Implementation of the paper 'Ridiculously Fast Shot Boundary Detection with Fully Convolutional Neural Networks' from scratch. Paper can be found at https://arxiv.org/abs/1705.08214
3D CNN is extensively used in this CNN model to achieve the stated performance. hence the model is fullt convolutional in time.
- Python
- Keras (with tensorflow-gpu preffered)
- Moviepy
- Opencv,Numpy,Pandas
The samples videos should be snippets of the video scenes based on the scene boundary or shot-cut, preferably kept in 'out-clips/'.
Augmentation class works using the moviepy(used for editing the videos) and it offer an effective library to augment the dataset of videos. it contains:
Creates the dataset from the multiple augmentations listed in the 'augmentation_helper.py'.\n Creates a video and a csv file which includes the scene boundary frame numbers.

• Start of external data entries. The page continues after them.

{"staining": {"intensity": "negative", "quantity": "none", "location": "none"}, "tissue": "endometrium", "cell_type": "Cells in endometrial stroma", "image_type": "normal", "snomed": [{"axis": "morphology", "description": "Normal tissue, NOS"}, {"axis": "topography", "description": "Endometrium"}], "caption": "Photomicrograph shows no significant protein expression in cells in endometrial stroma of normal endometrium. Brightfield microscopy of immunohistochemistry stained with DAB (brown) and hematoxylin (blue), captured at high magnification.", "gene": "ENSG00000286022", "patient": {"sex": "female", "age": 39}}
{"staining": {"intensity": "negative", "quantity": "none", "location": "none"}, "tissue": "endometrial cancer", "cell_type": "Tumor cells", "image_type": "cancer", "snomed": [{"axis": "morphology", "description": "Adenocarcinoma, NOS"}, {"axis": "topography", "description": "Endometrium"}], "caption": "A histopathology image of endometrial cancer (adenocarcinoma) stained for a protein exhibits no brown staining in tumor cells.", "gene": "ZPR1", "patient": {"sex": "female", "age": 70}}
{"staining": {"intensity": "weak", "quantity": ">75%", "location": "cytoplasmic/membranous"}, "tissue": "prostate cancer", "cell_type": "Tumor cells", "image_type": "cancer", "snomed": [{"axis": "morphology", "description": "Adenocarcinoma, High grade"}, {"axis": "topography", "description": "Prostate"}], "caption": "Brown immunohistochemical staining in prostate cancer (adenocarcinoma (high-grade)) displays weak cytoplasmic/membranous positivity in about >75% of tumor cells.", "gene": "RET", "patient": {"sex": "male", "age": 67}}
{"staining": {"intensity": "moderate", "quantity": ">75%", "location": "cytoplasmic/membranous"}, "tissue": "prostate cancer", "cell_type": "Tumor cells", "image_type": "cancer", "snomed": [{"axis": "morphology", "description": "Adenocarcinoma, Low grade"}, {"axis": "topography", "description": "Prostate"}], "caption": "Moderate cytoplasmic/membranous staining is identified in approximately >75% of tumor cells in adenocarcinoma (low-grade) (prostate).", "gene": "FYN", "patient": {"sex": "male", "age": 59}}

A helper file that has several functions to augment the dataset which includes many real to life scenerios including artificial flash mentioned in the paper.
Sample use case of 'dataset_generator.py', creates the files aug_final.mp4 and csv_aug_data.csv.
The model is an implementation of 10 frames/predcition model from the paper which gives one output for 10 frames. Video augmented data is not required as long as you can provide a csv(with 'frame_no,cut and transistion' colums) and video file.
The script for training the model, files aug_final.mp4 and csv_aug_data.csv has to be provided. The model uses 'adam' as optimizer and 'categorical crossentropy' for calculating loss.
Tensorboard and model checkpoints are used.
Both the fles are to handle the image queue for the training purpose. epoch_generator.py ensures that the data fed into the model is equalized(equal no of postitive and negative dataset).
The script is to test the model performance using the generated model weights after training, ie the 'cut_video_final.h5'. Provides a image stream of 10 images and corresponding prediction.
'check_vid.py' will provide a visualization for a .csv with scene cut frames and a video corresponding to it. As test_model.py it also provide a image stream of 10 images and corresponding prediction.
- Augmentation for artificial lighting, blurness, speed, color-channel(hue,BW and channel switch)
- Augmentation for paning and zooming.
- A generic model for scalable operation to reduce redundancy(any no of frames/ many prediction).